Regarding documentation, I think the DuckLake docs would benefit from a relatively simple “When should I consider using DuckLake?” type FAQ entry. You have sections for what, how, and why, essentially, and a few simple use cases and/or case studies could help provide the aha moment to people in data jobs who are inundated with marketing from other companies. It would help folks like me understand under which circumstances I would stand to benefit most from using DuckLake.
DuckDB devrel here. You are right. This was in the FAQ but I also added it to the DuckLake documentation's main page at https://ducklake.select/docs/stable/
My employer is in the midst of migrating petabytes of data from Snowflake to DataBricks. They’re sold on the “all in one” nature of the platform and believe they’ll save significant money through a contract locking them into DataBricks running on Azure. It is a wildly disruptive process in an environment where the “Snowflake police” (as we call them) have been hounding everybody to reduce credit usage. Now the IT platform team is trying to explain units of work to non-technical VPs, for example, and there’s mass confusion. All signs point to them ending up in the same situation with expensive DataBricks bills, vendor lock in, and a future migration to try to reduce costs.
I guess what I was trying to say is that DuckLake isn’t even a blip on their radar. Should it be? Could you explain it to a non-technical marketing VP as part of a cost savings measure? What’s the DuckLake equivalent to a Unit of Work on DataBricks or a Snowflake Warehouse? If I needed to join multiple tables with billions of rows, where does the compute happen in DuckLake? Can you run your own cluster like with Clickhouse or StarRocks? How does it scale horizontally with storage and compute? How do I update it? What if there’s a security flaw? How well does it stand up to 500 people querying it simultaneously and what type of setup would I need to achieve that?

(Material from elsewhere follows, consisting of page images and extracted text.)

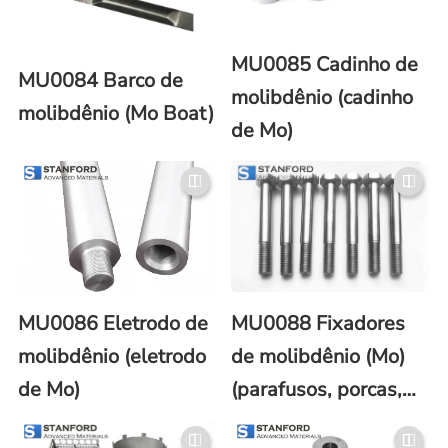
MU0085 Cadinho de
MU0084 Barco de
molibdênio (cadinho
molibdênio (Mo Boat)
de Mo)
MU0086 Eletrodo de
MU0088 Fixadores
molibdênio (eletrodo
de molibdênio (Mo)
de Mo)
(parafusos, porcas,
cavilhas)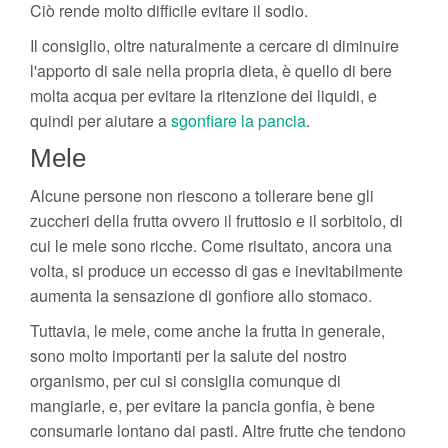
Ciò rende molto difficile evitare il sodio.
Il consiglio, oltre naturalmente a cercare di diminuire
l'apporto di sale nella propria dieta, è quello di bere
molta acqua per evitare la ritenzione dei liquidi, e
quindi per aiutare a
sgonfiare la pancia
.
Mele
Alcune persone non riescono a tollerare bene gli
zuccheri della frutta ovvero il fruttosio e il sorbitolo, di
cui le mele sono ricche. Come risultato, ancora una
volta, si produce un eccesso di gas e inevitabilmente
aumenta la sensazione di gonfiore allo stomaco.
Tuttavia, le mele, come anche la frutta in generale,
sono molto importanti per la salute del nostro
organismo, per cui si consiglia comunque di
mangiarle, e, per evitare la pancia gonfia, è bene
consumarle lontano dai pasti. Altre frutte che tendono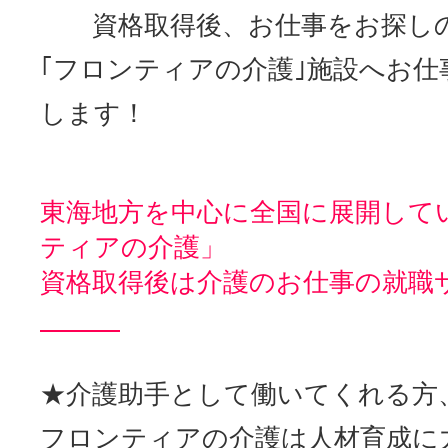
資格取得後、お仕事をお探し
｢フロンティアの介護｣施設へお仕
します！
東海地方を中心に全国に展開して
ティアの介護」
資格取得後は介護のお仕事の就職
★介護助手として働いてくれる方
フロンティアの介護は人材育成に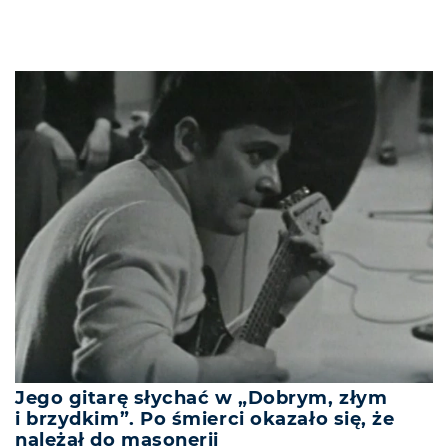
Jego gitarę słychać w „Dobrym, złym
i brzydkim”. Po śmierci okazało się, że
należał do masonerii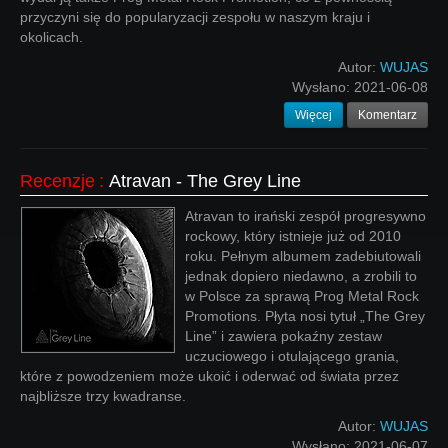
przyczyni się do popularyzacji zespołu w naszym kraju i
okolicach.
Autor:
WUJAS
Wysłano:
2021-06-08
Więcej
Komentarz
Recenzje
:
Atravan - The Grey Line
Atravan to irański zespół progresywno
rockowy, który istnieje już od 2010
roku. Pełnym albumem zadebiutowali
jednak dopiero niedawno, a zrobili to
w Polsce za sprawą Prog Metal Rock
Promotions. Płyta nosi tytuł „The Grey
Line” i zawiera pokaźny zestaw
uczuciowego i otulającego grania,
które z powodzeniem może ukoić i oderwać od świata przez
najbliższe trzy kwadranse.
Autor:
WUJAS
Wysłano:
2021-06-07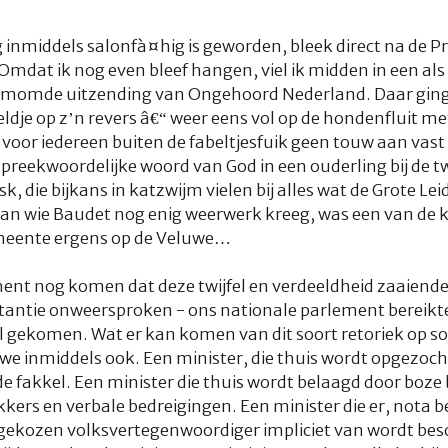
g inmiddels
salonfà¤hig
is geworden, bleek direct na de 
Omdat ik nog even bleef hangen, viel ik midden in een als
ermomde uitzending van Ongehoord Nederland. Daar ging
dje op z’n revers â€“ weer eens vol op de hondenfluit met
oor iedereen buiten de fabeltjesfuik geen touw aan vast 
t spreekwoordelijke woord van God in een ouderling bij de
, die bijkans in katzwijm vielen bij alles wat de Grote L
 van wie Baudet nog enig weerwerk kreeg, was een van de
emeente ergens op de Veluwe…
nt nog komen dat deze twijfel en verdeeldheid zaaiende
nstantie onweersproken - ons nationale parlement bereikt
al gekomen. Wat er kan komen van dit soort retoriek op so
e inmiddels ook. Een minister, die thuis wordt opgezoc
 fakkel. Een minister die thuis wordt belaagd door boze
kkers en verbale bedreigingen. Een minister die er, nota 
ekozen volksvertegenwoordiger impliciet van wordt besch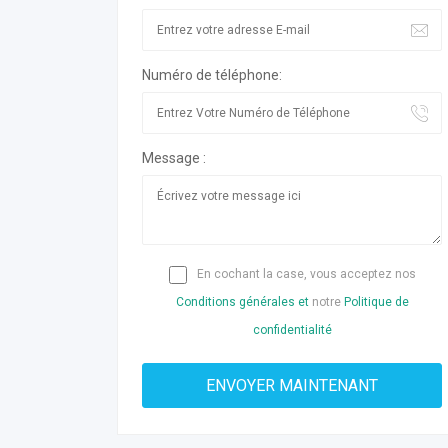
Numéro de téléphone:
Message :
En cochant la case, vous acceptez nos
Conditions générales et
notre
Politique de
confidentialité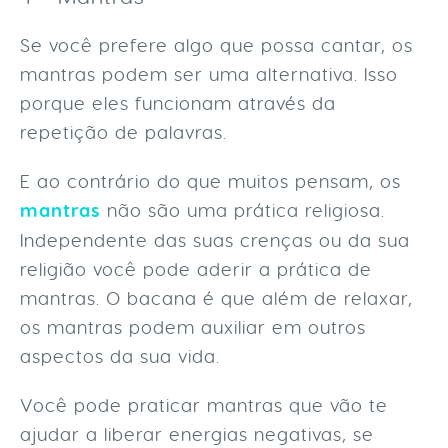
Se você prefere algo que possa cantar, os
mantras podem ser uma alternativa. Isso
porque eles funcionam através da
repetição de palavras.
E ao contrário do que muitos pensam, os
mantras
não são uma prática religiosa
.
Independente das suas crenças ou da sua
religião você pode aderir a prática de
mantras. O bacana é que além de relaxar,
os mantras podem auxiliar em outros
aspectos da sua vida.
Você pode praticar mantras que vão te
ajudar a liberar energias negativas, se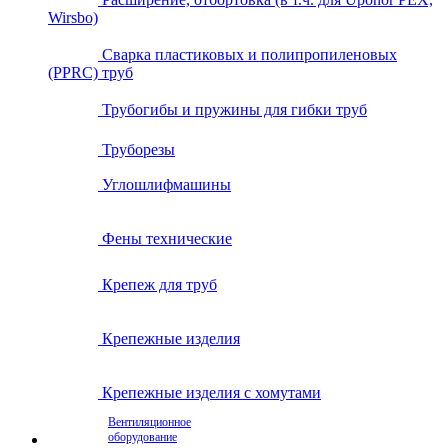
Wirsbo)
Сварка пластиковых и полипропиленовых
(PPRC) труб
Трубогибы и пружины для гибки труб
Труборезы
Углошлифмашины
Фены технические
Крепеж для труб
Крепежные изделия
Крепежные изделия с хомутами
Вентиляционное
оборудование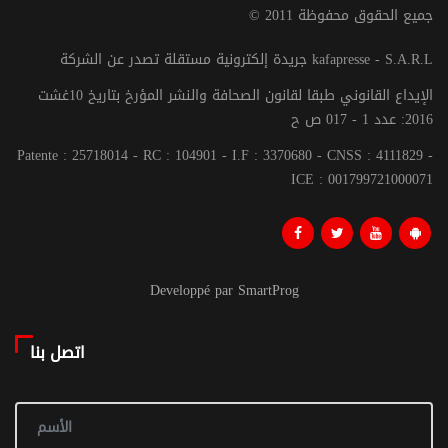
© جميع الحقوق محفوظة 2011
جريدة إلكترونية مستقلة تصدر عن الشركة kafapresse - S.A.R.L
الإيداع القانوني طبقا لقانون الصحافة والنشر المؤرخ بتاريخ 10غشت
2016: عدد 1 - 017 ص ح
Patente : 25718014 - RC : 104901 - I.F : 3370680 - CNSS : 4111829 -
ICE : 001799721000071
Developpé par SmartProg
اتصل بنا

The PMs that manage the IT platform team aren’t necessarily deeply familiar with all of the technical details. A compelling introduction to DuckLake would provide the answer to some of these questions in a way that the VPs or PMs could digest it easily while providing the technical details the data workers require. For better or worse, “data lakehouse” and data warehouse and data lake all are industry jargon that is pretty impenetrable to people who don’t spend a lot of time working with the tools but who cut checks and make decisions.